This guide provides information about strategic publishing, publishing agreements, Open Access and ERA specifications.

Checklist for assessing a book publisher

Criteria to examine when selecting a book publisher are:

  • Will publishing with this publisher enhance your academic career?
  • What are the publisher's copyright requirements - will I retain copyright ownership?
  • What quality control processes does the publisher use - will my work be professionally edited and formatted?
  • Will my work be sent out for review?
  • What is the standing of the editors?
  • How does the publisher distribute the books that it publishes?
  • Does the publisher require a financial commitment to publish my work?
  • Will I receive royalties for the sale of my work?
  • Does the publisher meet the specifications required for ERA?


It is common for JCU employees to receive unsolicited emails from publishers, inviting them to publish their thesis or other research.

Make sure you investigate these publishers before making any commitment. The information on this page and the Understanding Publishers page will help you.

Commercial Publishers

The requirement of commercial publication for ERA is used as a surrogate test of quality, comparable to the peer review requirement for journal articles and conference papers.

A commercial publisher is an entity for which the core business is producing books and distributing them for sale. Commercial publishers take on a financial risk when committing to publish a book. To minimise risk, they have a selection process. Once a manuscript is selected for publication, the publisher provides copy-editing and proof-reading editorial support. Once published, the publisher provides further investment by marketing the book.

Self publishing, vanity presses and companies that specialise in the publication of theses do not have a selection process, provide little or no editorial support or marketing and so do not meet the definition of a commercial publisher under the ERA specifications.

Definition of publishers unlikely to meet ERA criteria

Print-on-demand (POD) publishers use digital technology to print copies of a publication as they are requested. This is a cost-effective alternative because publications may be printed at the point-of-need, dispensing with the expense of warehousing and distribution. POD publishing is used by ERA eligible publishers and non-eligible publishers.

Self-publishing is when the author takes responsibility for publishing their work, independently of an established publisher. The Internet provides self-published authors with the opportunity to publish and promote their work.

Vanity presses usually charge authors a fee for publishing their work.

ERA eligibility - books and book chapters

In choosing where to publish your research as a book or book chapter, be aware that your decision will determine whether the work will be counted for ERA as a Traditional Research Output (TRO).
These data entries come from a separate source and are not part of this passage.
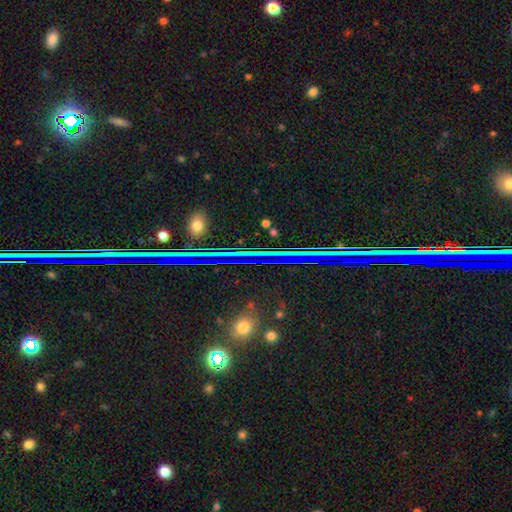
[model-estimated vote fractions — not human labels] smooth-or-featured: star or artifact: 79% | smooth: 12% | featured or disk: 9%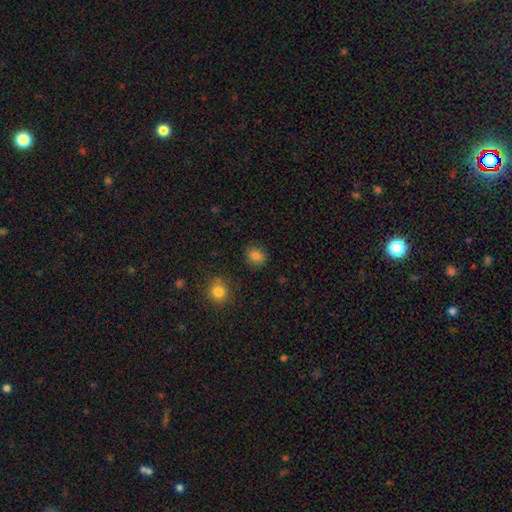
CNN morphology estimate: Smooth or featured?
  - smooth: 84% *
  - star or artifact: 11%
  - featured or disk: 5%
How rounded?
  - round: 68% *
  - in between: 31%
  - cigar-shaped: 1%
Merging?
  - none: 86% *
  - minor disturbance: 9%
  - major disturbance: 3%
  - merger: 2%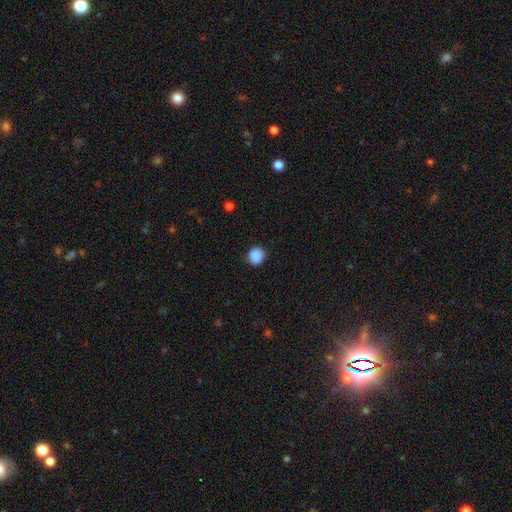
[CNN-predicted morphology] Overall: smooth (88%). How rounded: round (85%). Merging: none (87%).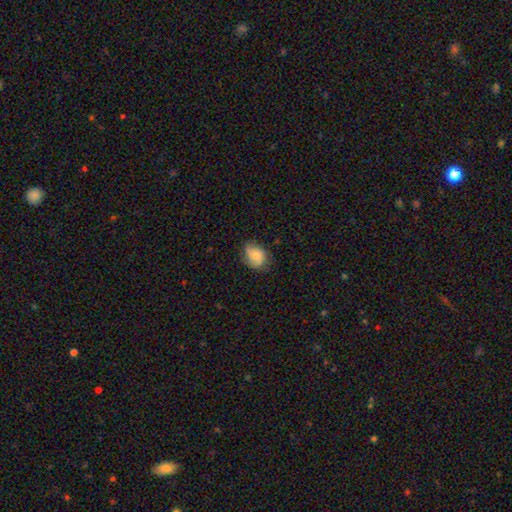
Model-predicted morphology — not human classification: The model was most divided on "how rounded": in between: 59%, round: 40%, cigar-shaped: 1%. More confident: smooth or featured — smooth (68%); merging — none (66%).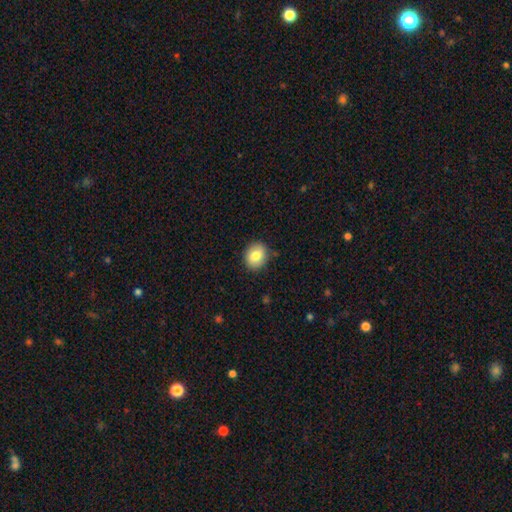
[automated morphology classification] Smooth or featured?
  - smooth: 82% *
  - featured or disk: 10%
  - star or artifact: 8%
How rounded?
  - round: 62% *
  - in between: 37%
  - cigar-shaped: 1%
Merging?
  - none: 86% *
  - minor disturbance: 10%
  - major disturbance: 2%
  - merger: 1%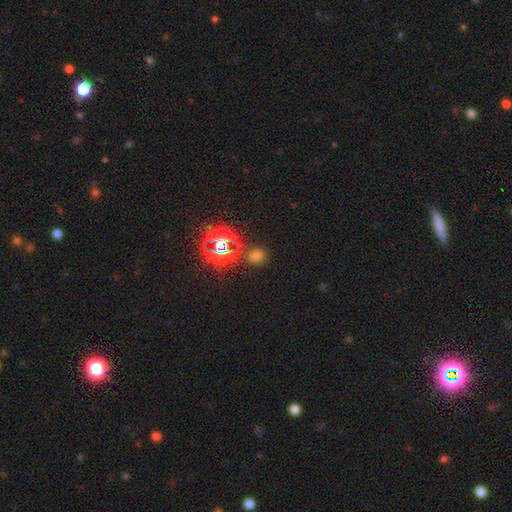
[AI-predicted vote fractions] Smooth or featured: smooth — 53% (star or artifact — 41%)
How rounded: round — 50% (in between — 49%)
Merging: none — 79% (minor disturbance — 11%)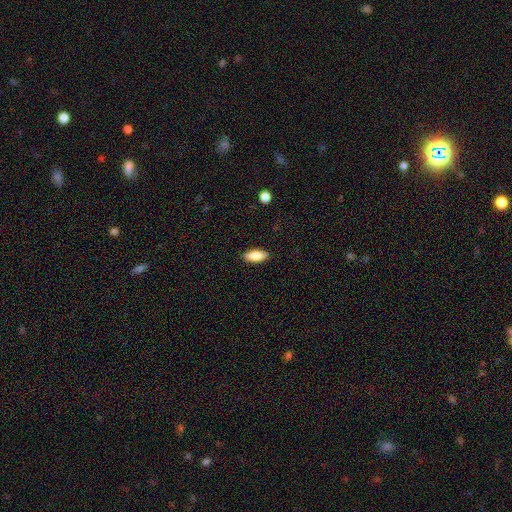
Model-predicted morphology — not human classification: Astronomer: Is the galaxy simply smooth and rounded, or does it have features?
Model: smooth — 83%.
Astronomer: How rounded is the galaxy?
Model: in between — 79%.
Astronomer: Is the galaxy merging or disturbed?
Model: none — 89%.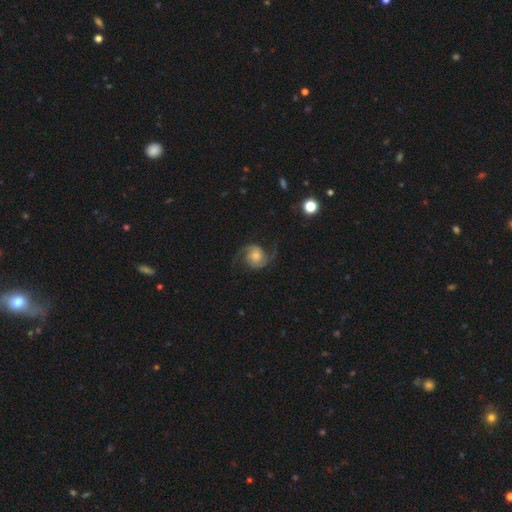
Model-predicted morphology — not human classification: smooth-or-featured: featured or disk: 85% | smooth: 9% | star or artifact: 6%
  disk-edge-on: no: 98% | yes: 2%
    bar: no: 69% | weak: 25% | strong: 5%
    has-spiral-arms: yes: 98% | no: 2%
      spiral-winding: medium: 49% | loose: 36% | tight: 15%
      spiral-arm-count: 2: 94% | can't tell: 2% | 1: 1% | 3: 1% | 4: 1% | more than 4: 1%
    bulge-size: moderate: 43% | small: 34% | large: 11% | none: 8% | dominant: 3%
  merging: none: 77% | minor disturbance: 14% | major disturbance: 8% | merger: 1%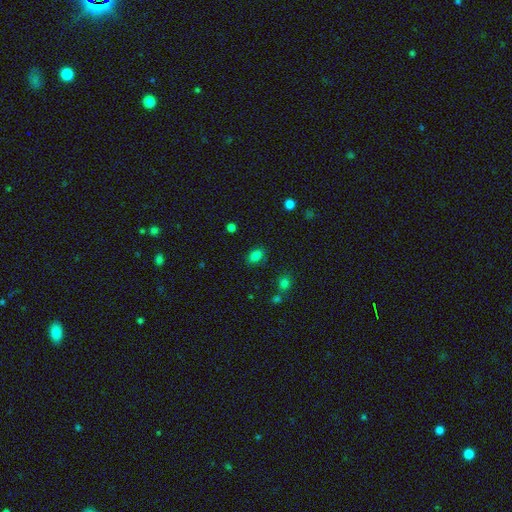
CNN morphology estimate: Smooth or featured?
  - smooth: 81% *
  - star or artifact: 14%
  - featured or disk: 5%
How rounded?
  - in between: 76% *
  - round: 22%
  - cigar-shaped: 2%
Merging?
  - none: 79% *
  - minor disturbance: 15%
  - major disturbance: 4%
  - merger: 3%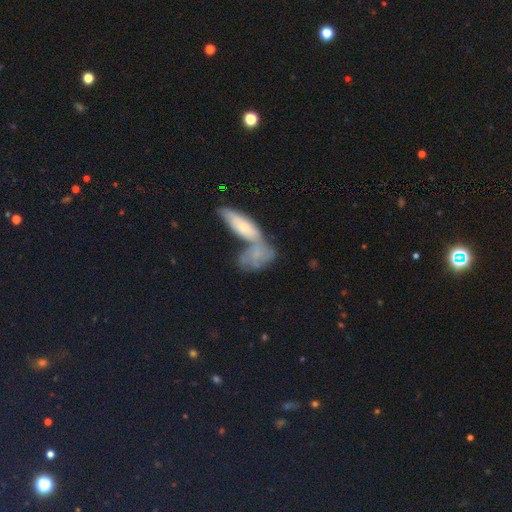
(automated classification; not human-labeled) smooth 56%, featured or disk 35%, star or artifact 9%. Down the decision tree: how rounded — in between (74%); merging — merger (58%).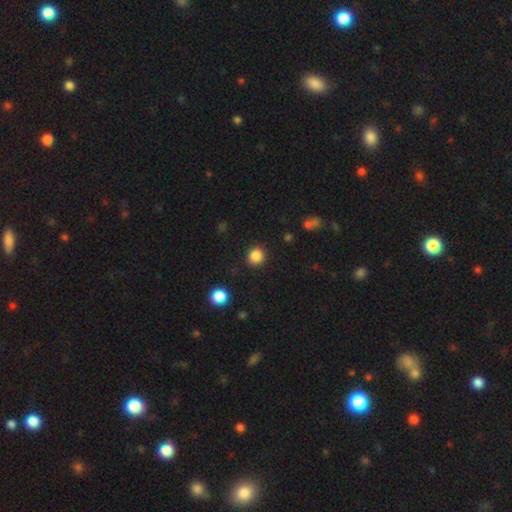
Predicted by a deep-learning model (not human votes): This is clearly a smooth galaxy (86%). How rounded: clearly round (89%). Merging: clearly none (89%).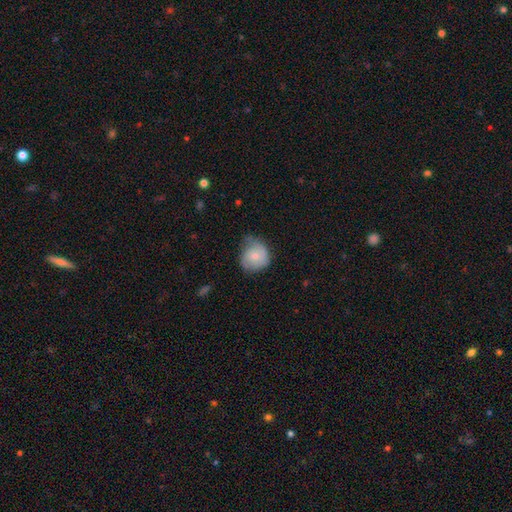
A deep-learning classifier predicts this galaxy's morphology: This appears to be a smooth galaxy with no disk features (65%) that is round (81%). Merging: none (48%).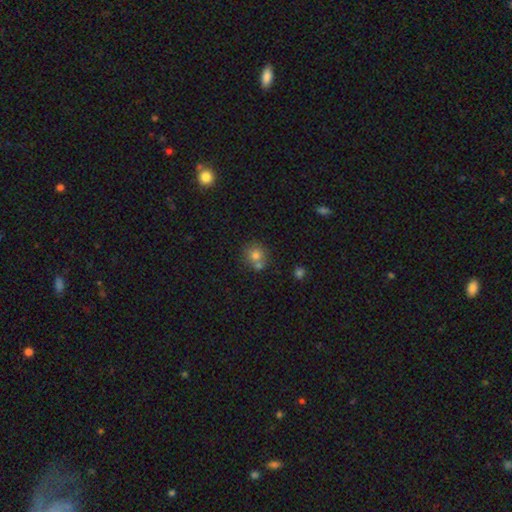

In order for a book or book chapter to be eligible for ERA (as a Traditional Research Output), it must:

  • meet the definition of research i.e. be substantial, original and scholarly. Textbooks and reference books that target professionals or students and creative works are not usually eligible.
  • be a major work of scholarship
  • must be written entirely by a single author, or by joint authors who share responsibility for the whole book

Books, for both the book and book chapter categories, must:

  • have an International Standard Book Number (ISBN)
  • be published by a commercial publisher or peer reviewed. An acceptable peer review process is one that involves an impartial and independent assessment or review of the research publication in its entirety before publication by independent, qualified experts before publication.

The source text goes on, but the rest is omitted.